このように、産業化を通じて得られる予算というのはかけた予算以上の成果があるというのが現状です。量子コンピュータを本格的に早期の産業化に取り掛かる理由は明白で、資本を複利的に増強することができるからです。欧米はこの流れがうまくいっており、早期の産業化を達成し、GoogleやIBM主導での研究を飛び出したビジネス化を大きく推進することでムーブメントを作り上げています。

日本はまだこの流れについていけてはいません。また、産業化は量子アニーリング方式という、Google/IBM/Amazon/Microsoft/Alibaba/Huawei/Tencent/Baiduなどが採用している量子ゲート方式とは別方式を取っているので、欧米のような大きな果実は期待できないのが現状です。ただ、一方で必ずしも欧米の路線が正しいというわけでもありません。実はGoogleやIBMは頻繁に路線の変更をしているうえ、彼らの戦略が正しいとは限らず、一部では無理をしているようにも見えます。そのため、その間隙を突くように冷静なAmazon社やMicrosoft社は無理に量子に対する投資を加速させず身の丈に合った投資と運営をしています。また、Google社もインタビューで発言している内容と実際のリリースは別のことをしていて、ダブルスタンダードを駆使して見かけの損失を減らしているようにも見えます(GCPにおいて、自社の超伝導よりもIonQのマシンのリリースを優先した)。IBM社は量子コンピュータ業界においては比較的正直な企業で、愚直にいいものを求めている唯一の企業に見えます(ただその分割を食ってる感じはします)。海外の企業は実利がないととてもうまく物事を見せるような戦略をとることがあり、量子コンピュータのような得体のしれない分野においてはそれはものすごくうまくいっているように見えます。

これまで弊社は7年間量子コンピュータ専業としてやってきました。これは海外のベンチャー企業と比べても格段長いわけではなく、量子コンピュータ業界全体が長いスパンにどうしても押し込められています。また、欧米の戦略が正しいとも限らず、海外でも常に量子コンピュータに対する議論がわいており、どの道が正しいかは米国であってもわかっていません。ただ一方、近年確実に進んでいるのがハードウェアです。ハードウェアは作ると目の前にありますし、それを使うということに関しては、以前に比べてすごいゆっくりではありますが、確実に一年ごとにできることが増えていますし、以前ではできなかったことがどんどんできています。

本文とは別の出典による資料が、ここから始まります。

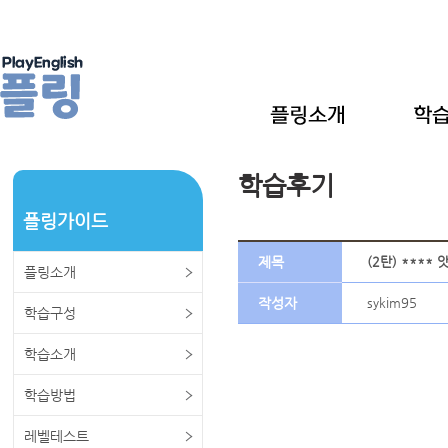
학습후기
플링가이드
제목
(2탄) ****
플링소개
작성자
sykim95
학습구성
학습소개
학습방법
레벨테스트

最近ではハードウェア分野でもアイルランドやスウェーデン、オーストラリア、フランス、オーストリアなど、必ずしも超大国でなくてもいい量子ハードウェアベンチャー企業が登場してきているのが特徴です。ハードウェアの産業化にはサプライチェーンが必須ですし、量子コンピュータに対する投資が右肩上がりの今、サプライチェーンを含む量子コンピュータハードウェアのエコシステムが急速に固まってきています。

量子コンピュータの欧米のイノベーションはしばらくソフトウェアではなく、ハードウェアからおこるでしょう。以上です。